Or, more formally, The 27th Edmonton International Fringe Theatre Festival: The Big Kahuna.
Since I moved to Edmonton the day after the big folk festival my friends talk about, and since this one happens pretty close to my neighbourhood, I thought I’d check it out.
The overall experience I read their website, bought a program book at the 7-11, and bought some tickets on line. There seem to be about 20 stages and 100 different plays over 11 days. At the main festival site, I picked up my tickets, bought a donair, saw some street performers and about a hundred volunteer t-shirts, and decided I didn’t have time to visit the beer tent.

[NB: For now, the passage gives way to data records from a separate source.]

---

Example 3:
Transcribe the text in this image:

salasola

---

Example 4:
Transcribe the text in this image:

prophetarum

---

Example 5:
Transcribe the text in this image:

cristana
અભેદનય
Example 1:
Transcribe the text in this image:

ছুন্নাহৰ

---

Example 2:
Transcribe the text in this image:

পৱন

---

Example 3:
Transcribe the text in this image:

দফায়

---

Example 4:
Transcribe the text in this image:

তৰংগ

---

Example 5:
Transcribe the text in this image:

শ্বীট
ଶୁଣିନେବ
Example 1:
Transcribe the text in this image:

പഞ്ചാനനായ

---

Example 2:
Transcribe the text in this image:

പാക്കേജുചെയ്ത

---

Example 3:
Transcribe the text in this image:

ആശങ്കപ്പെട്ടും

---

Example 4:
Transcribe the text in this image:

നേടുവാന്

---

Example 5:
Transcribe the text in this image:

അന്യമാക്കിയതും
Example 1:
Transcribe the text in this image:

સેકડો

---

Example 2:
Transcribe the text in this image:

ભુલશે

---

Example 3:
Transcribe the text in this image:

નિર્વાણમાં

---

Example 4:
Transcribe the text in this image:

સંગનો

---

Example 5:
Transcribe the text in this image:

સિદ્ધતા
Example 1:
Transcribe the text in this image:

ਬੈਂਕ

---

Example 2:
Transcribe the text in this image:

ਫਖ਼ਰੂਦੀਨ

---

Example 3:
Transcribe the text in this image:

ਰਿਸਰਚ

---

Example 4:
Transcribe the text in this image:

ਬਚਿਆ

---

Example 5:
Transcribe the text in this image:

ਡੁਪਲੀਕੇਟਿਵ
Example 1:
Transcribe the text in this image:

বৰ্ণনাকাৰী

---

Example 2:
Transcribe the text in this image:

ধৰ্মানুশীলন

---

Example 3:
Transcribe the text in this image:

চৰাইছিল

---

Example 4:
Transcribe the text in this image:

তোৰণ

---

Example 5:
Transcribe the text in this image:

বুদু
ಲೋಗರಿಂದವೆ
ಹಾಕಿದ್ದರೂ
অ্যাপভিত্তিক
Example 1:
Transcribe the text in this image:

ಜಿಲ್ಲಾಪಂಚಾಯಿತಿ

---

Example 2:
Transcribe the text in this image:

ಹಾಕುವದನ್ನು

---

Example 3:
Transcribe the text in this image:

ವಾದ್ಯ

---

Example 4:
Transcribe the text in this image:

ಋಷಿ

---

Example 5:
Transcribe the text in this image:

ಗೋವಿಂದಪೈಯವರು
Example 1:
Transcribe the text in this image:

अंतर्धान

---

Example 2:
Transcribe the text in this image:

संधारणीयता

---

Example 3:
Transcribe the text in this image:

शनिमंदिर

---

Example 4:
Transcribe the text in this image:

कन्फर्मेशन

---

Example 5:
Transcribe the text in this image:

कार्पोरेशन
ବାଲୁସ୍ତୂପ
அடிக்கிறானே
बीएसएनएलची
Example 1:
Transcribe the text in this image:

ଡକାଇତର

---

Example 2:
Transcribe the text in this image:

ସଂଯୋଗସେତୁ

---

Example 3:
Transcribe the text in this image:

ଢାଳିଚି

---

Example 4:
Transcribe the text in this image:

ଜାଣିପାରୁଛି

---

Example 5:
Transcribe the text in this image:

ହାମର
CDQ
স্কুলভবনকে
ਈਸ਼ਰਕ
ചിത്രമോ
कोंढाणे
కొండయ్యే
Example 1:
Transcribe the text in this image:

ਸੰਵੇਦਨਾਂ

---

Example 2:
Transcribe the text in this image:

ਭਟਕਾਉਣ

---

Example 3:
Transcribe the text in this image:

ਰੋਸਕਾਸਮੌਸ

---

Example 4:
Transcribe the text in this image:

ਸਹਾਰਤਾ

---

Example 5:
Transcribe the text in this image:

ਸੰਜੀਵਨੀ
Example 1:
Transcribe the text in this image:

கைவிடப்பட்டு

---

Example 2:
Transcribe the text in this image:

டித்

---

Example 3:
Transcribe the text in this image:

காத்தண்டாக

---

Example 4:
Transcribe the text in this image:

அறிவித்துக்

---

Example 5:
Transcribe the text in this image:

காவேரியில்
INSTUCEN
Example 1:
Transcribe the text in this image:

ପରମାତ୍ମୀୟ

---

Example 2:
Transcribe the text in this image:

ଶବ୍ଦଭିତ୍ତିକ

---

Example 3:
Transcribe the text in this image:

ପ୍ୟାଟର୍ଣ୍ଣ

Hamlet (solo) A friend who attends Montreal Fringe recommended this performance, by Raoul Bhaneja. It took me a little while to get into it, and I wished I knew the play more intimately, but after a while it became clear who all the characters were from his voices and body language as well as context. The performance seemed very fast-paced, without any lack of clarity. One weird resonance for me was that because performances of both Hamlet and The Revengers’ Tragedy are described in Pamela Dean’s Tam Lin, I kind of had some scenes muddled – like when they started playing with Yorick’s skull, I was expecting the part with kissing the poisoned skull to happen, but that’s in the other play. Anyway, it’s really good and has five more performances.

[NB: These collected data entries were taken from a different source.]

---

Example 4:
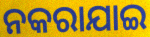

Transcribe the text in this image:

ନକରାଯାଇ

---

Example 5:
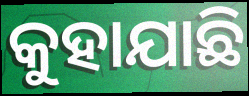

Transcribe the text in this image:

କୁହାଯାଛି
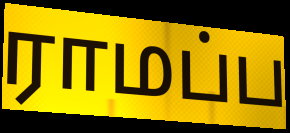
ராமப்ப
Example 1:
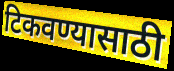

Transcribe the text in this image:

टिकवण्यासाठी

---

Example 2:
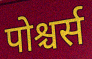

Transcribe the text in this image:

पोश्चर्स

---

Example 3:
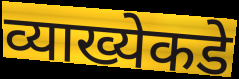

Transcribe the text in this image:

व्याख्येकडे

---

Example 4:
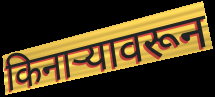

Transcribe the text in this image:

किनाऱ्यावरून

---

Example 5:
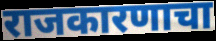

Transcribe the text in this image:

राजकारणाचा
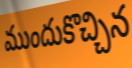
ముందుకొచ్చిన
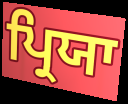
ਪ੍ਰਿਯਾ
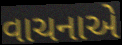
વાચનાએ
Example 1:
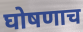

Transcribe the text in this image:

घोषणाच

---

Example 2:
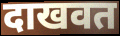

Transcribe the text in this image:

दाखवत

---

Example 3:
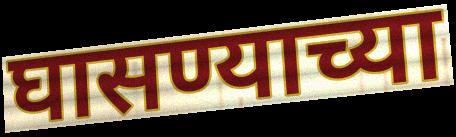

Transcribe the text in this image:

घासण्याच्या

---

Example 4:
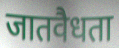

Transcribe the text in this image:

जातवैधता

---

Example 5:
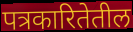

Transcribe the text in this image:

पत्रकारितेतील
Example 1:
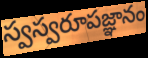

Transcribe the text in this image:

స్వస్వరూపజ్ఞానం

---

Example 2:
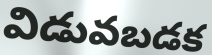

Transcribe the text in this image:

విడువబడక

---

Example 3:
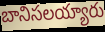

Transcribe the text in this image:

బానిసలయ్యారు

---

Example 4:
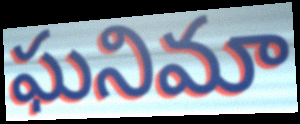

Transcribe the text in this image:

ఘనిమా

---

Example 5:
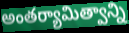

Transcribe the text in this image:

అంతర్యామిత్వాన్ని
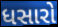
ધસારો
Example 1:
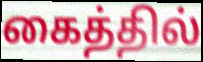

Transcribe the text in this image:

கைத்தில்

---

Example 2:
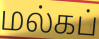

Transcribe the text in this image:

மல்கப்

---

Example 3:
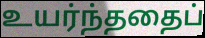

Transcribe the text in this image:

உயர்ந்ததைப்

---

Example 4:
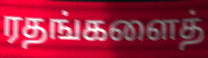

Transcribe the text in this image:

ரதங்களைத்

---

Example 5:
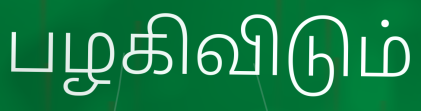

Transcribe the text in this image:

பழகிவிடும்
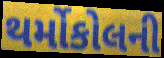
થર્મોકોલની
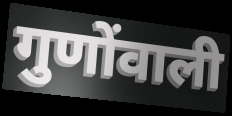
गुणोंवाली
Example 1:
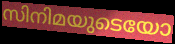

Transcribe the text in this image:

സിനിമയുടെയോ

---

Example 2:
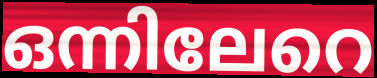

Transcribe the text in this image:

ഒന്നിലേറെ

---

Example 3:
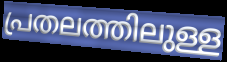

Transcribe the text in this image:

പ്രതലത്തിലുള്ള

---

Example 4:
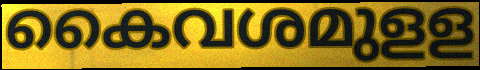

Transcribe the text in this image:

കൈവശമുളള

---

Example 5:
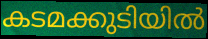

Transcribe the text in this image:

കടമക്കുടിയിൽ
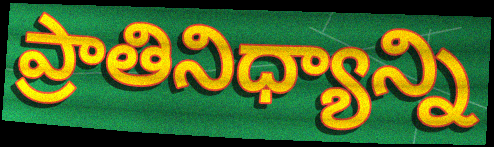
ప్రాతినిధ్యాన్ని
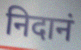
निदानं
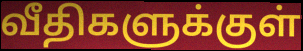
வீதிகளுக்குள்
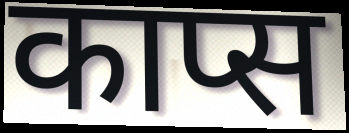
काप्स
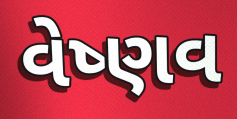
વેષ્ણવ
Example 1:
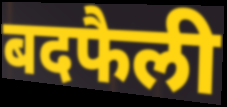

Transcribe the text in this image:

बदफैली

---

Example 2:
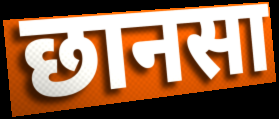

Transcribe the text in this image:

छानसा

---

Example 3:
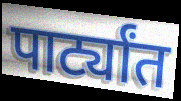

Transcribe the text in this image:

पार्ट्यांत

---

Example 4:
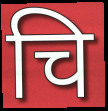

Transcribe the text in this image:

चि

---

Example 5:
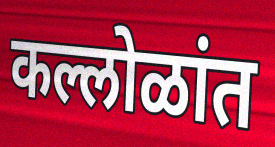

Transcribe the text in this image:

कल्लोळांत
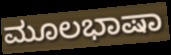
ಮೂಲಭಾಷಾ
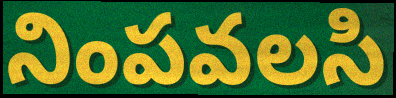
నింపవలసి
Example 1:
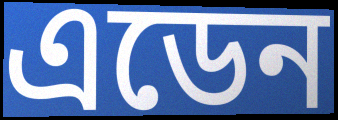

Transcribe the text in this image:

এডেন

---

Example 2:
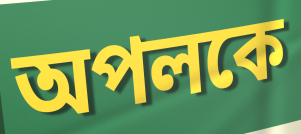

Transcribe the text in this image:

অপলকে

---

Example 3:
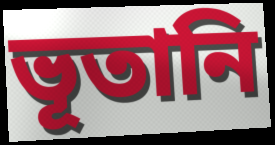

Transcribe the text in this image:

ভূতানি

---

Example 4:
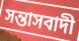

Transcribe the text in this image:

সন্তাসবাদী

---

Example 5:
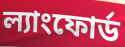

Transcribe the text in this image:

ল্যাংফোর্ড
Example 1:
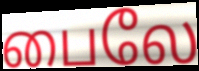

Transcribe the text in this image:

பைலே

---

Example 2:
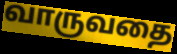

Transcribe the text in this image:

வாருவதை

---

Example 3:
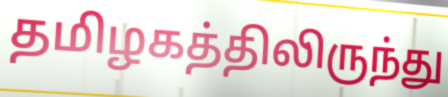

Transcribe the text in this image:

தமிழகத்திலிருந்து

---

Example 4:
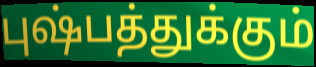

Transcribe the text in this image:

புஷ்பத்துக்கும்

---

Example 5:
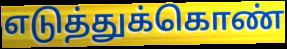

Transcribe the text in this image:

எடுத்துக்கொண்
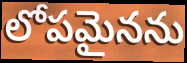
లోపమైనను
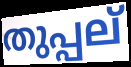
തുപ്പല്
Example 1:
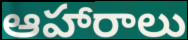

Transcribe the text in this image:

ఆహారాలు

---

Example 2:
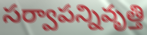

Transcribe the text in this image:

సర్వాపన్నివృత్తి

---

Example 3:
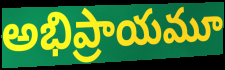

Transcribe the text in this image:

అభిప్రాయమూ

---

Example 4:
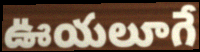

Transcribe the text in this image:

ఊయలూగే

The “L” Word The program book describes this as Sketch: Comedy/Drama, Music, Mature, Sexual Content, Adult Language, Awkward Topics. It was kind of fun, but light and superficial and basically heterocentric and included gratuitous cheap shots at men. The best parts were the songs (which I think were original) and the skit about women going to the restaurant bathroom in groups – once they got in the bathroom, the strobe lights and dance music came on and they were all dirty-dancing together in their underwear for a few minutes, before getting back to checking their makeup and gossiping again.
I don’t think I’ve ever been to this kind of festival before. I really like the idea of it, and I’ll try to go to more performances. And the beer tent.